The company added: “MGM will engage with Entain and DraftKings, as appropriate, to find a solution to the exclusivity arrangements which meets all parties’ objectives.”
But most sector-watchers are assuming MGM will hit back with an improved offer of its own, not least because its biggest shareholder, IAC, was supportive of the previous takeover and made clear that it would have backed MGM in making a higher offer.
IAC’s famously hard-driving chairman, Barry Diller, told the Financial Times in January that, if MGM failed to achieve a leading position in the US gaming market “with all the opportunities that we have, we should be taken out and shot”.
Yet a counter-bid from MGM is not guaranteed.
This possibility was raised by Douglas Jack and Ivor Jones, analysts at investment bank Peel Hunt, in a note to clients this morning.
They wrote: “As MGM said in its statement, in relation to the issues around the BetMGM joint venture, there could simply be a commercial agreement between MGM and DraftKings.”
DraftKings, meanwhile, also has some challenges of its own.
MGM may insist that it sells Entain’s stake in BetMGM to it in order to give the deal its blessing.
A number of Entain shareholders are also likely to be unhappy that there is a small cash element to the DraftKings offer.
Most of it is in shares of DraftKings and not all Entain shareholders will be allowed to hold those under their investment mandates.
Alternatively, in order to obtain MGM’s support, DraftKings might offer to merge with BetMGM – effectively making MGM its largest shareholder.
One thing does seem certain.
If Entain is taken over, its new owner is unlikely to have much interest in owning Ladbrokes and Corals betting shops.
It is the US online sports betting business, and the technology underpinning it, that MGM and DraftKings covet.

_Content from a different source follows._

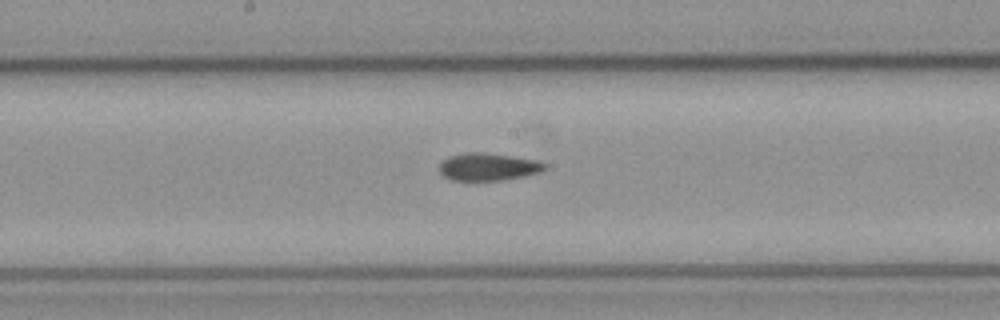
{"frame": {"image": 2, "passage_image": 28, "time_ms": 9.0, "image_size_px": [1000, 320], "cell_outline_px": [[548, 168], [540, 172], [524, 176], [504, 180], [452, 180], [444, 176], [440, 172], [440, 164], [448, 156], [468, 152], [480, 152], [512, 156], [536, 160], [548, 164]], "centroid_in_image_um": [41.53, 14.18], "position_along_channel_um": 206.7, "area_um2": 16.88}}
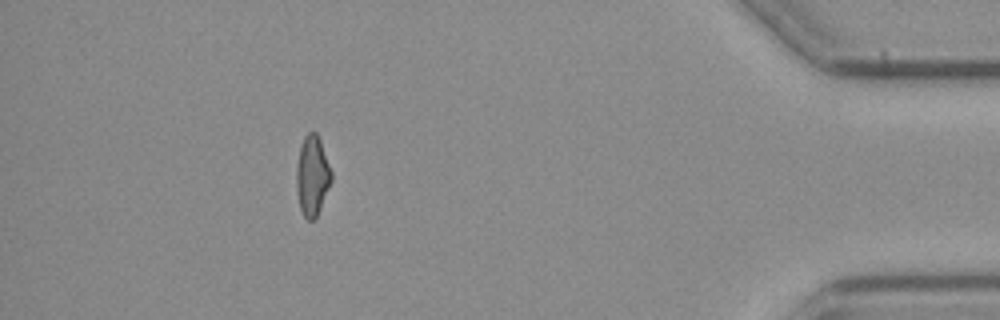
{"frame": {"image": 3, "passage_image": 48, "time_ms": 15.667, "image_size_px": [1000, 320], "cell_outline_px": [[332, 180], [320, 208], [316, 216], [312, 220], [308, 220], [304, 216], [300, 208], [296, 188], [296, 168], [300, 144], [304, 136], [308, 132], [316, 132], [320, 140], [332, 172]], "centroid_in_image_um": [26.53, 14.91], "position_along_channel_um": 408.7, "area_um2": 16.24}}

This proved to be the case when, late last year, the US casino giant agreed to buy William Hill for £2.9bn.
It was only interested in the latter’s US sports betting operations and, earlier this month, sold William Hill’s 1,400-strong chain of UK betting shops to online betting firm 888 Holdings for £2.2bn.
The Ladbrokes and Coral betting shops estates are likely to find themselves being similarly hawked before too long.